Document text:

Belmont Hill welcomed Newton’s Mayor Ruthanne Fuller to the Chapel podium on January 14. Introduced by School President Luke Carroll ’22, Mayor Fuller is the mother of three Belmont Hill graduates, and her husband is from the Class of 1975. She served many years on the Board of Trustees and chaired the Committee on Trustees.
Ruthanne Fuller is the first woman mayor in Newton’s history. She graduated from Brown University and Harvard Business School. Prior to her historic election in 2018, Mayor Fuller worked as a strategic planner for non-profit organizations and businesses for over two decades. She also served as Alderman-at-Large from Ward 7. As mayor, Fuller invested $150 million in Newton’s infrastructure, instituted full-day kindergarten, and developed the town’s first climate action plan. As Luke Carroll stated in his introduction, “She is an example of public service done right to us all.”
Mayor Fuller first spoke about leadership. She described Belmont Hill as an institution that consciously teaches character, where the faculty challenges and pushes the students. In this environment of fostering leadership, Fuller mentioned that “BHS constantly creates a learning environment where leadership is on display and where the curriculum and pedagogy, your teacher-coach model, and your faculty, encourage each of you to develop and hone your leadership skills.” Fuller spoke from experience, witnessing the palpable impact that Belmont Hill had on her children and husband: “I see Belmont Hill and these leadership skills and each in every one of them. It has served each of them really well.”

Entries provided:
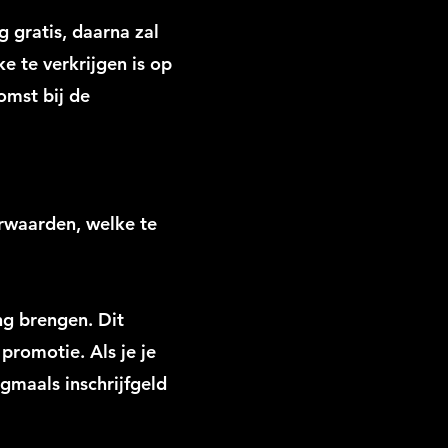
 gratis, daarna zal
 te verkrijgen is op
omst bij de
rwaarden, welke te
ing brengen. Dit
promotie. Als je je
gmaals inschrijfgeld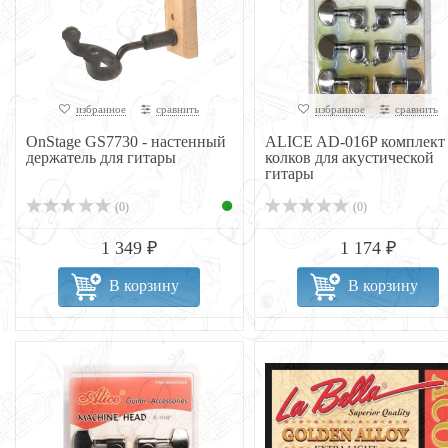
избранное
сравнить
избранное
сравнить
OnStage GS7730 - настенный
ALICE AD-016P комплект
держатель для гитары
колков для акустической
гитары
(0)
(0)
1 349 ₽
1 174 ₽
В корзину
В корзину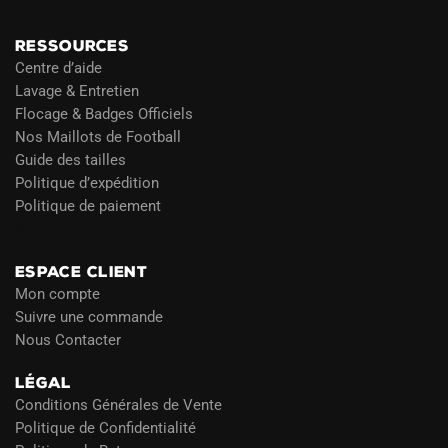
RESSOURCES
Centre d’aide
Lavage & Entretien
Flocage & Badges Officiels
Nos Maillots de Football
Guide des tailles
Politique d’expédition
Politique de paiement
Blog
ESPACE CLIENT
Mon compte
Suivre une commande
Nous Contacter
LÉGAL
Conditions Générales de Vente
Politique de Confidentialité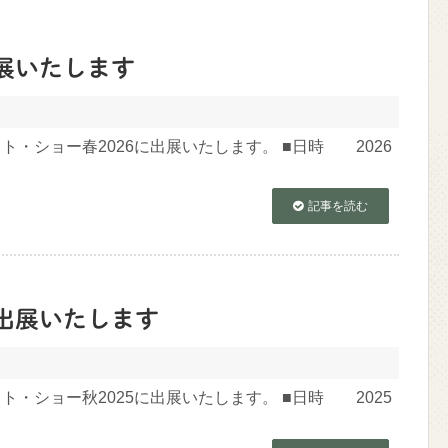
出展いたします
ト・ショー春2026に出展いたします。 ■日時 2026
記事を読む
に出展いたします
ト・ショー秋2025に出展いたします。 ■日時 2025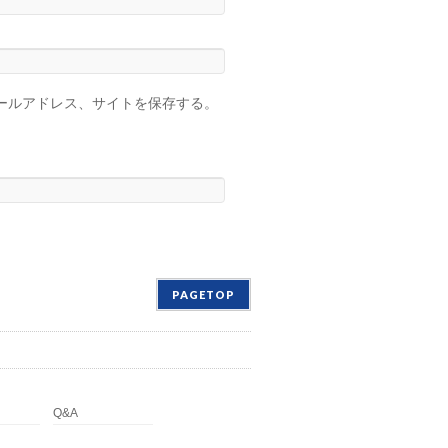
ールアドレス、サイトを保存する。
PAGETOP
Q&A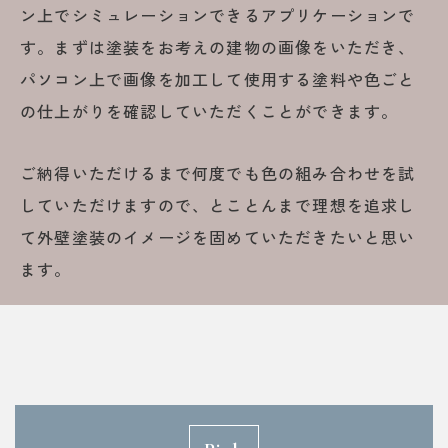
ン上でシミュレーションできるアプリケーションで
す。まずは塗装をお考えの建物の画像をいただき、
パソコン上で画像を加工して使用する塗料や色ごと
の仕上がりを確認していただくことができます。
ご納得いただけるまで何度でも色の組み合わせを試
していただけますので、とことんまで理想を追求し
て外壁塗装のイメージを固めていただきたいと思い
ます。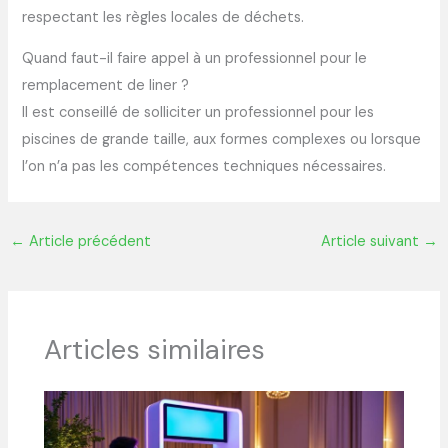
respectant les règles locales de déchets.
Quand faut-il faire appel à un professionnel pour le
remplacement de liner ?
Il est conseillé de solliciter un professionnel pour les
piscines de grande taille, aux formes complexes ou lorsque
l’on n’a pas les compétences techniques nécessaires.
←
Article précédent
Article suivant
→
Articles similaires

Assignment:
Using the article on Mayor Ruthanne Fuller's Chapel talk, answer each question on its own line.
(a) Who introduced Mayor Fuller at the Chapel podium?
(b) In what year was she elected mayor?
(c) How did she describe Belmont Hill as an institution?

Response area:
(a) School President Luke Carroll ’22 introduced her.
(b) She was elected in 2018.
(c) She described it as an institution that consciously teaches character, where the faculty challenges and pushes the students.